My mother once read a biography of Susanna Wesley, mother of the hymn writer and evangelist who founded the Methodist Church. It described how Susanna Wesley, mother of 19 children, gave each one individual time during each week. Granted, not all lived to adulthood, but still very impressive.
|Susanna Wesley, Sower Series|
I read the biography, too, but did not learn the value of special time from Susanna. My mother implemented a special time then and there upon reading the wisdom of a mom who raised incredible children despite difficult circumstances. I was a teenager at the time and it made a big impression on me. Susanna had some pretty cool house rules, too. You can read them at Raising Godly Children.
Special time works wonders for your relationships with your children. Try me on this and you will see. Here is why it works. It works for the same reason getting away together is good for marriage. It works for the same reason that grabbing lunch or a cup of coffee is good for a friendship. Relationships require maintenance. If there is no sharing, if you do not listen, if you do not let the other person know you care, it is not a relationship. If you do not have the heart of your child, you are not parenting. If you do not have the love and respect of your child, you are more like his school principal, cafeteria lady, or sometimes, jailer. You are not living the full life that is yours in Christ. (John 10:10). There is nothing to be gained by emotionally withdrawing from a poorly behaved child. But there is a relationship to be lost. That would be modeling emotional immaturity for the child and will ensure that they have poor communication skills and childish behaviors that guarantee unhappiness in marriage and employment, not to mention few friends.
In Matthew 14:23, Jesus modeled setting aside time for a one on one relationship with His Father. When our offspring are children, it is our duty to pursue and establish the one on one time that they are not mature enough to know they need. When relationships with our children are rough, it is surely time to take them for an hour, a day, even a weekend and LISTEN. Do not lecture. Ask open ended questions and really listen for where your child is emotionally, spiritually, developmentally. If you are brave enough, then ask the child how they think the relationship is going.
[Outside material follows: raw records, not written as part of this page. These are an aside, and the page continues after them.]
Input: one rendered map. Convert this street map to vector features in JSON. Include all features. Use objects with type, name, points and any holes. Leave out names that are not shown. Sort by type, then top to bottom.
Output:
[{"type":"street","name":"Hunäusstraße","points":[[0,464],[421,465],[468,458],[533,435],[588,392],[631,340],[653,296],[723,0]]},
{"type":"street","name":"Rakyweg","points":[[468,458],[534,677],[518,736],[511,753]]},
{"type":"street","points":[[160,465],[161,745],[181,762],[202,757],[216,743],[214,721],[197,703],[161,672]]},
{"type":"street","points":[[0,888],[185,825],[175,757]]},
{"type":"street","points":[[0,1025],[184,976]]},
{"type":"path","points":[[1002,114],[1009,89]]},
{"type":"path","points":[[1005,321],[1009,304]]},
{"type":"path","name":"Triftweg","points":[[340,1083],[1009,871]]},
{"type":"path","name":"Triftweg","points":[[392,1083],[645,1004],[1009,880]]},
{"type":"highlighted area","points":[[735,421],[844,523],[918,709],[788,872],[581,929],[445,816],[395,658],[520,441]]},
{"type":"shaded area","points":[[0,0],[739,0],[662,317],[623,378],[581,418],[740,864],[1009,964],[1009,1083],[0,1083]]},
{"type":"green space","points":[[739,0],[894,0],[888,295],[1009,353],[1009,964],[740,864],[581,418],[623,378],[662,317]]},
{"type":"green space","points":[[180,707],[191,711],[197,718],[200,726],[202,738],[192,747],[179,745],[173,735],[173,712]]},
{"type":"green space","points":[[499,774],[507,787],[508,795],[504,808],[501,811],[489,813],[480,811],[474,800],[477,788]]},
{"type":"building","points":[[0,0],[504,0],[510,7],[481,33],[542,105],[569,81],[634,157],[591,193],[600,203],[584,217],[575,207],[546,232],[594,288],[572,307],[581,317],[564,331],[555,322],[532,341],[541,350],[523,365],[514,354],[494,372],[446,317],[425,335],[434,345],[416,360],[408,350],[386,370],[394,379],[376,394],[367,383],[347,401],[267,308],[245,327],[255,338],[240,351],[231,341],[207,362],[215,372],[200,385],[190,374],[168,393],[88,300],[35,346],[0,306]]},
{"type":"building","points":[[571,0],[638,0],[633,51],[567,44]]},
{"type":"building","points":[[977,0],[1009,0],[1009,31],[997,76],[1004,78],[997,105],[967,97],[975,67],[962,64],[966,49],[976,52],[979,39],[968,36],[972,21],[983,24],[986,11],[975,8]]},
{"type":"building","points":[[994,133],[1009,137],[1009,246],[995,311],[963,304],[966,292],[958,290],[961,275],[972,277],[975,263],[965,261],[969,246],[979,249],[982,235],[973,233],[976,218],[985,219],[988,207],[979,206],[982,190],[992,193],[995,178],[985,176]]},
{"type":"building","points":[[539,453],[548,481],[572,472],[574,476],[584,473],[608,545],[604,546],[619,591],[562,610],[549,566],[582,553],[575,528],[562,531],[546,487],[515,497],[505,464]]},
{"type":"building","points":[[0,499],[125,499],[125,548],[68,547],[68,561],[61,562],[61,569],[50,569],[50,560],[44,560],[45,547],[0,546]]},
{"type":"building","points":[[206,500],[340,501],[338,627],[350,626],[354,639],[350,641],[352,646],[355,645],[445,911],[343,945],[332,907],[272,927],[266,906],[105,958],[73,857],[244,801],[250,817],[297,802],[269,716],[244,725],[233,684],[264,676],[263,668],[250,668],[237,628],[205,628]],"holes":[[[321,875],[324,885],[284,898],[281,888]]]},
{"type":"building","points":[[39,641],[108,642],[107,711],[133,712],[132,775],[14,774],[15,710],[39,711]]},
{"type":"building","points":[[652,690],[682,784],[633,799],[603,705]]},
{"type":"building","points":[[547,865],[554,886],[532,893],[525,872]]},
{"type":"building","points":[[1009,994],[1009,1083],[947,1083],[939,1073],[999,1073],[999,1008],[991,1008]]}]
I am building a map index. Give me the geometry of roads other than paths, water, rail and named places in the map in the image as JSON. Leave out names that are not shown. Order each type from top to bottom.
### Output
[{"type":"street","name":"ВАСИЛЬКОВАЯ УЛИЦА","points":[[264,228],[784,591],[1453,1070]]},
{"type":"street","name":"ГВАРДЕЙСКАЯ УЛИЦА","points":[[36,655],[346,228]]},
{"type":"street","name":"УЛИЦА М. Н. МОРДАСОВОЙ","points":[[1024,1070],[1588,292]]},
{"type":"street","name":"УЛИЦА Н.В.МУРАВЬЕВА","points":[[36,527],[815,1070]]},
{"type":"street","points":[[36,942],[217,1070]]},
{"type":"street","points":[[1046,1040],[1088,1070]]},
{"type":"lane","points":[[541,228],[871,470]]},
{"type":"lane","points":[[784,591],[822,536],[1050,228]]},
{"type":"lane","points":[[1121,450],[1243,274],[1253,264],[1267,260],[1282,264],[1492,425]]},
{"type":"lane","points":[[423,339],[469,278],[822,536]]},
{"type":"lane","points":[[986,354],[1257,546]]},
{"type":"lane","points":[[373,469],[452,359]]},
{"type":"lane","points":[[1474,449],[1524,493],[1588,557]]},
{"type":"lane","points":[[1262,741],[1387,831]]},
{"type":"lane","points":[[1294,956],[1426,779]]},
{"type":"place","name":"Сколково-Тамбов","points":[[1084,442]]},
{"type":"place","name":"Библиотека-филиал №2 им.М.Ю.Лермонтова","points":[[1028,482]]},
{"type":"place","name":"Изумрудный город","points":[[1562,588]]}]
Special time can be a very special event or occasion. It can also be taking one child at a time with you when you are running errands. We stop for an iced tea or a donut. The car is a great place to talk. Eye contact can be intimidating. Sitting next to each other allows lets some kids say things that they would not say to you if they were turned to face you. Even going to work with mom or dad can be special time. Special time can be started at any point from babyhood to adulthood. It is never too late to work on your relationship with your children. Some of our favorite special times have been watching the sunrise at the beach, watching the sunset at a park, exploring new cuisines and bakeries we find on Yelp, academic lectures on interesting topics, paddleboarding, kayaking, bike riding, concerts, shows, and antiquing. When your relationship with your child is hurting, time together is a place to start.